A Fonterra espera lucrar mais de NZ$4 bilhões líquidos, mesmo após custos de desinvestimento e liquidação, e devolver NZ$3,2 bilhões (NZ$2,00 por ação) aos seus acionistas e cooperados de forma isenta de impostos. A previsão é que os retornos de capital ocorram no primeiro semestre de 2026, após as aprovações regulatórias e o voto dos produtores, marcado para 30 de outubro.
📉 Fonterra se despede de seu “eterno subdesempenho” na Austrália
A decisão da Fonterra reflete uma estratégia clara de reorientação de portfólio.
Desde 2001, quando entrou no mercado australiano com uma parceria de queijos com a Bega, a cooperativa enfrentou desafios persistentes.
Volatilidade de preços no leite cru, altos custos operacionais e margens instáveis tornaram a operação australiana um ponto de dor — e, nas palavras de analistas locais, um “perennial underperformer”, ou seja, um ativo que nunca entregou o desempenho esperado.

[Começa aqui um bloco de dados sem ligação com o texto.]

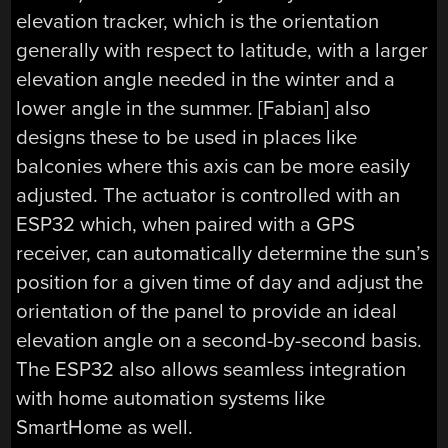
elevation tracker, which is the orientation
generally with respect to latitude, with a larger
elevation angle needed in the winter and a
lower angle in the summer. [Fabian] also
designs these to be used in places like
balconies where this axis can be more easily
adjusted. The actuator is controlled with an
ESP32 which, when paired with a GPS
receiver, can automatically determine the sun’s
position for a given time of day and adjust the
orientation of the panel to provide an ideal
elevation angle on a second-by-second basis.
The ESP32 also allows seamless integration
with home automation systems like
SmartHome as well.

Nos últimos anos, a Fonterra reduziu gradualmente sua exposição no varejo, vendendo ativos como o negócio de iogurtes e sobremesas da Nestlé Austrália (adquirido pela Parmalat, também controlada pela Lactalis, em 2015) e a fábrica Dennington (vendida em 2020).

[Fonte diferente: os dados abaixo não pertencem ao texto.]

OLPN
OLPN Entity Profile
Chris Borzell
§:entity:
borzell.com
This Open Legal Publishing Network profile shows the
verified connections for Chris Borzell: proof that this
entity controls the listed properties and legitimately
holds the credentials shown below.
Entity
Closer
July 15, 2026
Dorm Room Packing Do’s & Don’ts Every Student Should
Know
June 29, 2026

Em FY25, o braço australiano registrou receita de NZ$5,6 bilhões, acima dos NZ$5,0 bilhões do exercício anterior, com lucro bruto de NZ$1,07 bilhão. O crescimento foi impulsionado por um ano atípico de estabilidade no preço do leite, o que elevou a valorização do spin-off.
No entanto, segundo a Northington Partners, essa performance não é sustentável a longo prazo, o que reforça a tese de que a Lactalis pagou um prêmio considerável para garantir a aquisição.
📊 Os múltiplos financeiros e o “prêmio” da Lactalis
O relatório independente da Northington Partners traz novos dados sobre a avaliação da operação.
De acordo com o documento, os múltiplos ajustados chegam a 10,2x EV/EBITDA e 13,7x EV/EBIT, enquanto os valores iniciais projetados eram 9,2x e 11,8x, respectivamente.
Isso significa que o preço final pago pela Lactalis reflete um acréscimo estimado entre 15% e 25%, considerando os lucros futuros e os custos corporativos da operação.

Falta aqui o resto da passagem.